- [PROBLEM TO SOLVE] In the listing that follows, the lines starting at the one containing "thumb tip: (798, 443)" and ending at the one containing "thumb mcp: (894, 589)" are to be returned exactly, both boundary lines included, and no others.
########
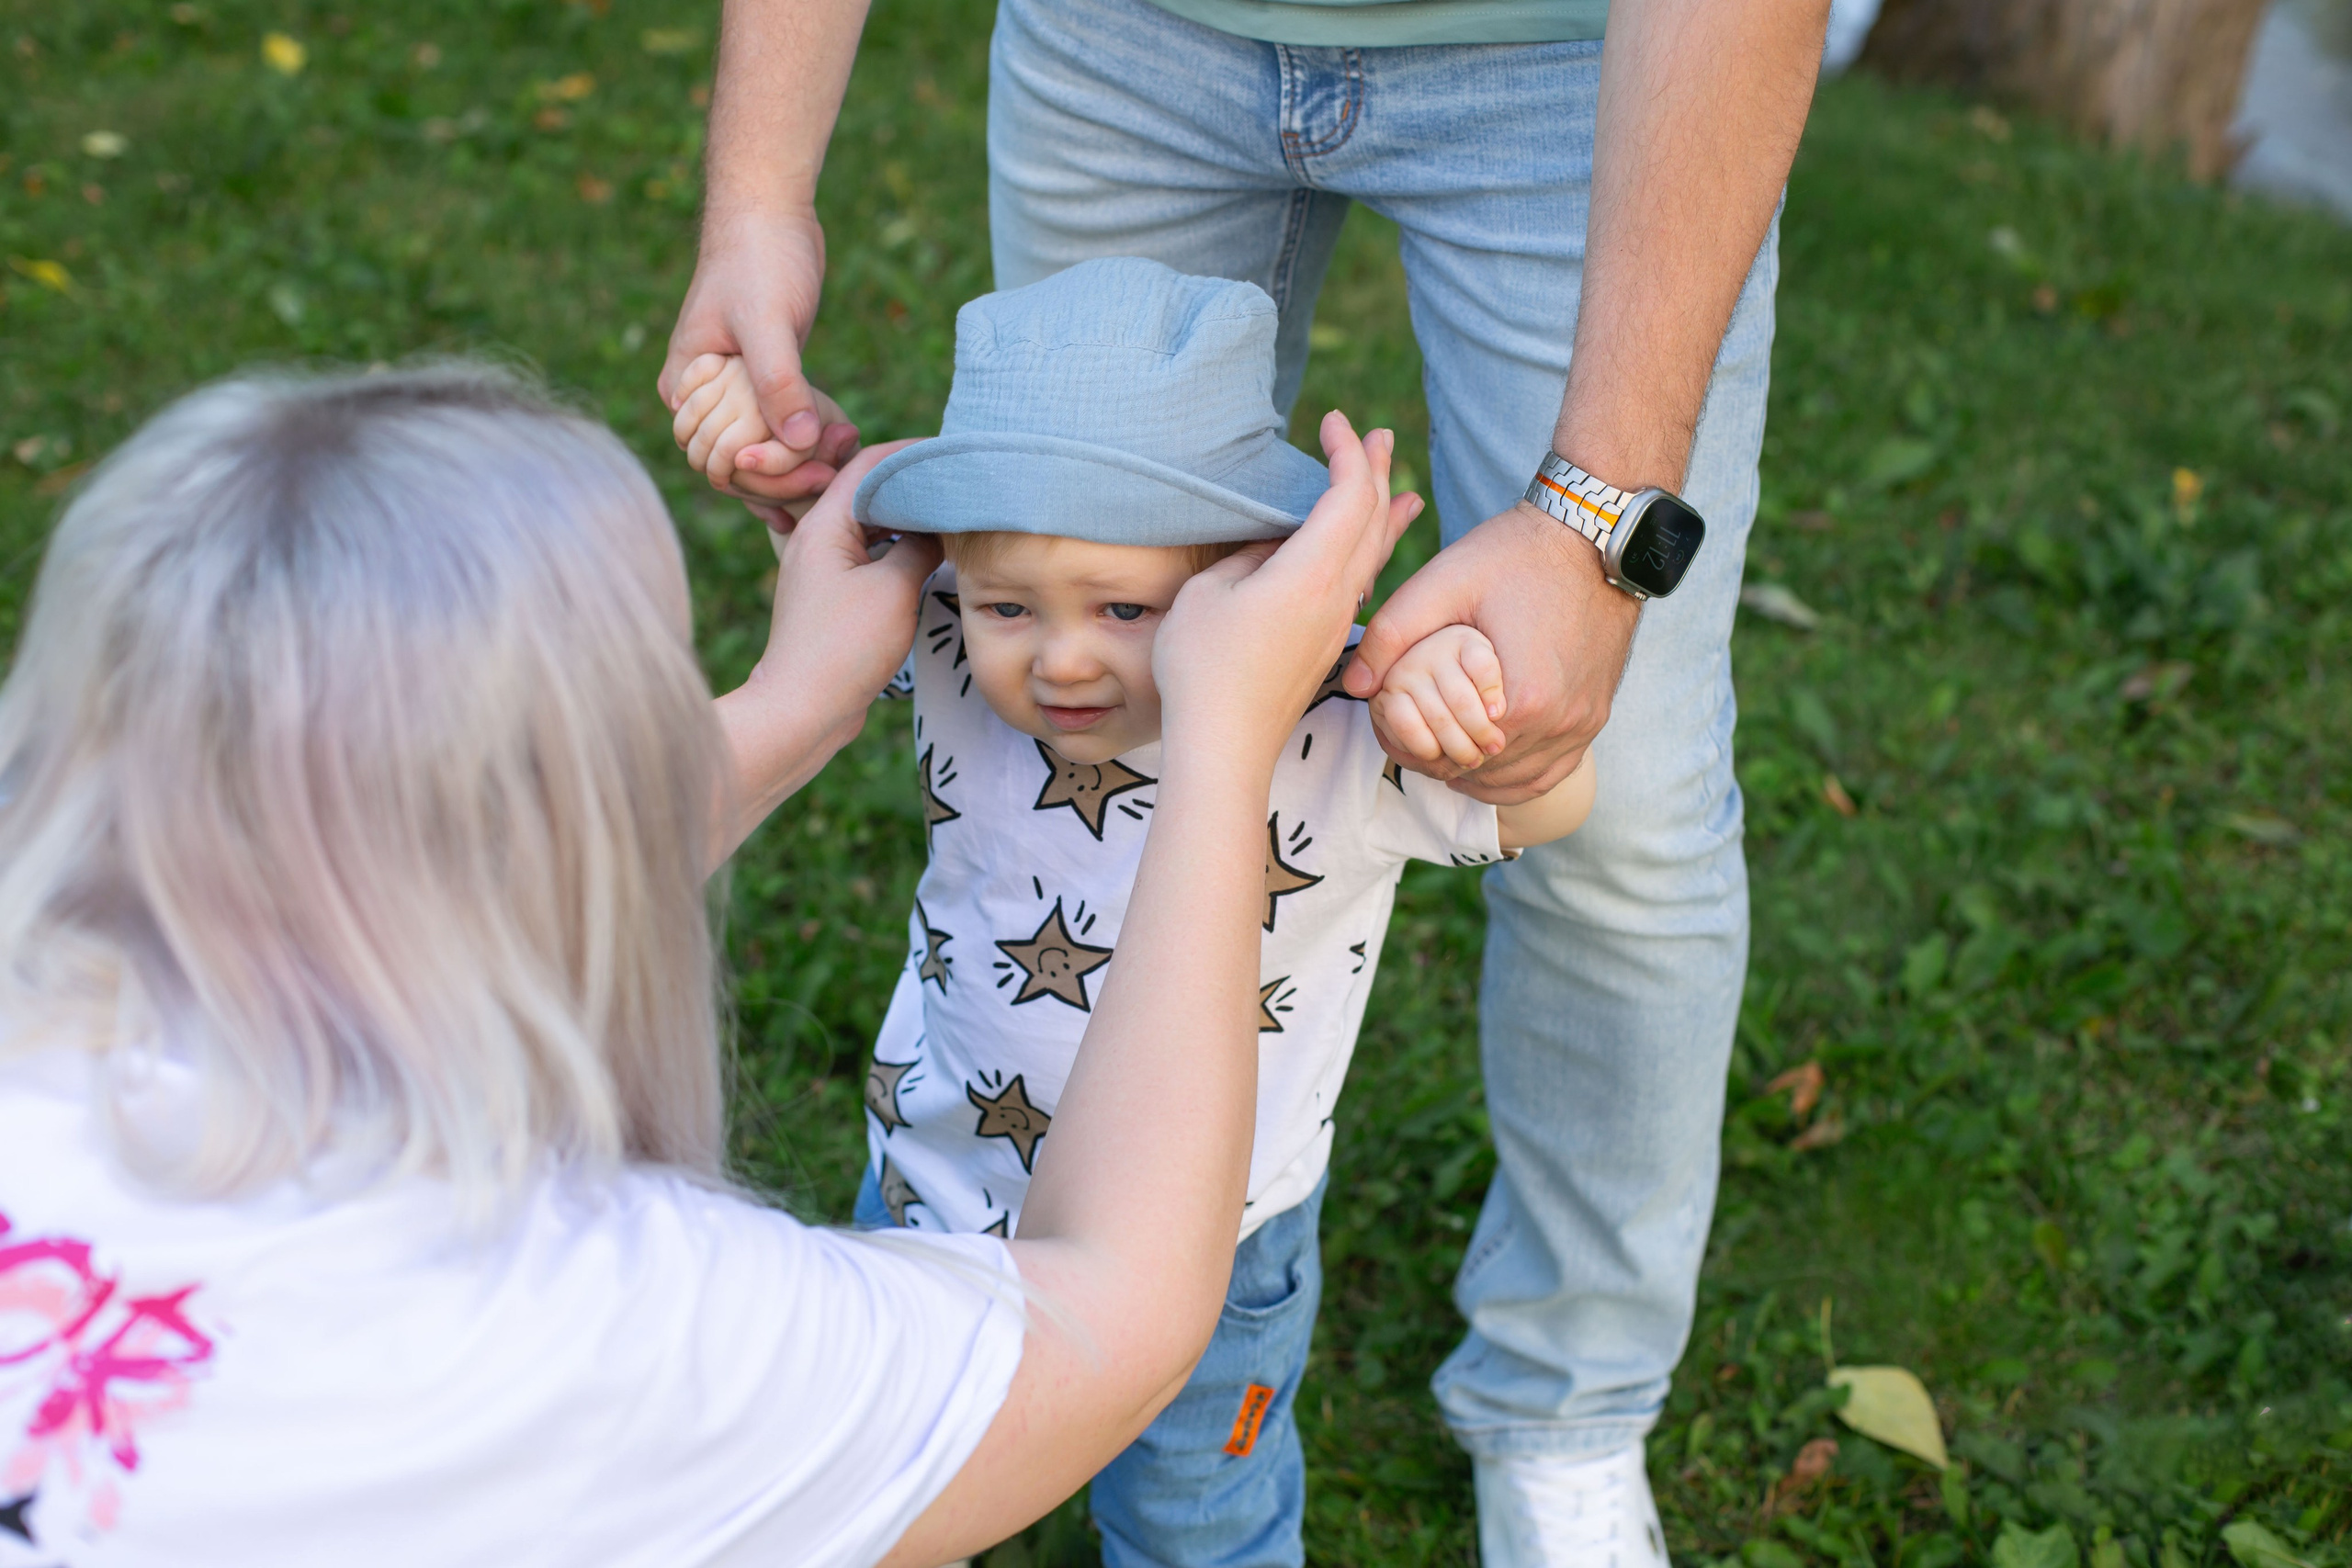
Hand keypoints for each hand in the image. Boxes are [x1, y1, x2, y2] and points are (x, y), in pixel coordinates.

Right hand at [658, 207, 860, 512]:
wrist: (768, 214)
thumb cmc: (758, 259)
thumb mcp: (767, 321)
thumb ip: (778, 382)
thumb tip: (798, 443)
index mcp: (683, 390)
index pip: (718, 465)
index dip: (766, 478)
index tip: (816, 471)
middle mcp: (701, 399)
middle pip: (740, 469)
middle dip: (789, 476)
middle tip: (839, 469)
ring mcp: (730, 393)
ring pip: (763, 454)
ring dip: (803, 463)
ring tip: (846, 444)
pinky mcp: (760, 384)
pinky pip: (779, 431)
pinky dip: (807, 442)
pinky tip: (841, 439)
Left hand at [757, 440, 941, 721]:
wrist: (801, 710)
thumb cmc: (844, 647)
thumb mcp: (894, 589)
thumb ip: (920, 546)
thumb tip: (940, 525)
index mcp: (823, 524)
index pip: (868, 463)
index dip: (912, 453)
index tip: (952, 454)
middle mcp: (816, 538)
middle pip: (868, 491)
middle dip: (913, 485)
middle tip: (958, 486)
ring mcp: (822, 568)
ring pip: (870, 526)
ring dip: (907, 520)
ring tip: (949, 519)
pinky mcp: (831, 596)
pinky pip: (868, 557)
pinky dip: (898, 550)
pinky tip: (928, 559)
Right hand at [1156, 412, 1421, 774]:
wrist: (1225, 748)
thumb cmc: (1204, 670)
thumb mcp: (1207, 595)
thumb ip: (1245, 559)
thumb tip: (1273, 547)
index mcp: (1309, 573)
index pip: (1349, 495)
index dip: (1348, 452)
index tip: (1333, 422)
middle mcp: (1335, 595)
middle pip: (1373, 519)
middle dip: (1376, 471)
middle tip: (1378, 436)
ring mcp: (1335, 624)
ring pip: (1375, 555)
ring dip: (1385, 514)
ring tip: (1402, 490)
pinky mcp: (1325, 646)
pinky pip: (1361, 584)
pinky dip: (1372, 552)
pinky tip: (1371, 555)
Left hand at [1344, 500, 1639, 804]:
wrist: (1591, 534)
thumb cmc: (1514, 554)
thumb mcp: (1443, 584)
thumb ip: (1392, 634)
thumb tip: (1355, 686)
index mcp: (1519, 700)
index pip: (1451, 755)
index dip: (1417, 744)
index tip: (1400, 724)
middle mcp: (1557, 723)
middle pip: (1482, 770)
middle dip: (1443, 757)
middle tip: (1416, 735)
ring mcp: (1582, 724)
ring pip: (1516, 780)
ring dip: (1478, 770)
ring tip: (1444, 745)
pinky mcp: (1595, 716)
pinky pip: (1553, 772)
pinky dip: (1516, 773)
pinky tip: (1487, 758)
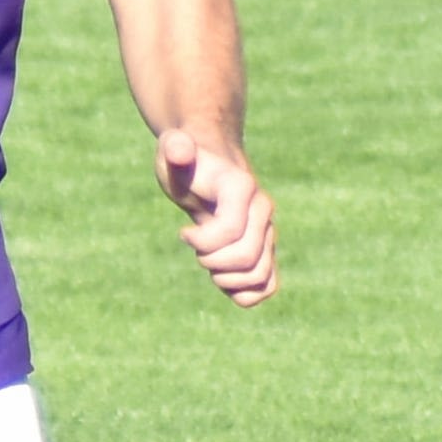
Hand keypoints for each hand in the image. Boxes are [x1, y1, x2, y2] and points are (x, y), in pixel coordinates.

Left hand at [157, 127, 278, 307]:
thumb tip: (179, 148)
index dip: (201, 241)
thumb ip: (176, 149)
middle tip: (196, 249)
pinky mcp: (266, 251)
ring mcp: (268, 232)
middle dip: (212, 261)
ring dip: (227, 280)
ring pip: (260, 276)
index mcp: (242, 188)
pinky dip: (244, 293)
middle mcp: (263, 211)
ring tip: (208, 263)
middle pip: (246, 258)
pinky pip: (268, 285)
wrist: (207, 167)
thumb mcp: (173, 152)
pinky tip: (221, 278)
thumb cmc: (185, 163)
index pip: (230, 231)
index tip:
########
- [OUTPUT OF THE TASK]
thumb tip: (798, 443)
index mcp: (683, 390)
index pip: (718, 465)
index dip: (766, 478)
index tip: (816, 471)
middle mcp: (701, 399)
middle pip: (740, 469)
middle dip: (789, 476)
middle tip: (839, 469)
ring mcp: (730, 393)
ring pip: (763, 454)
ring dip: (803, 463)
ring tip: (846, 444)
pinky mcp: (760, 384)
pinky pip: (779, 431)
pinky dip: (807, 442)
pinky tip: (841, 439)
Left hand at [757, 440, 941, 721]:
wrist: (801, 710)
thumb cmc: (844, 647)
thumb mcp: (894, 589)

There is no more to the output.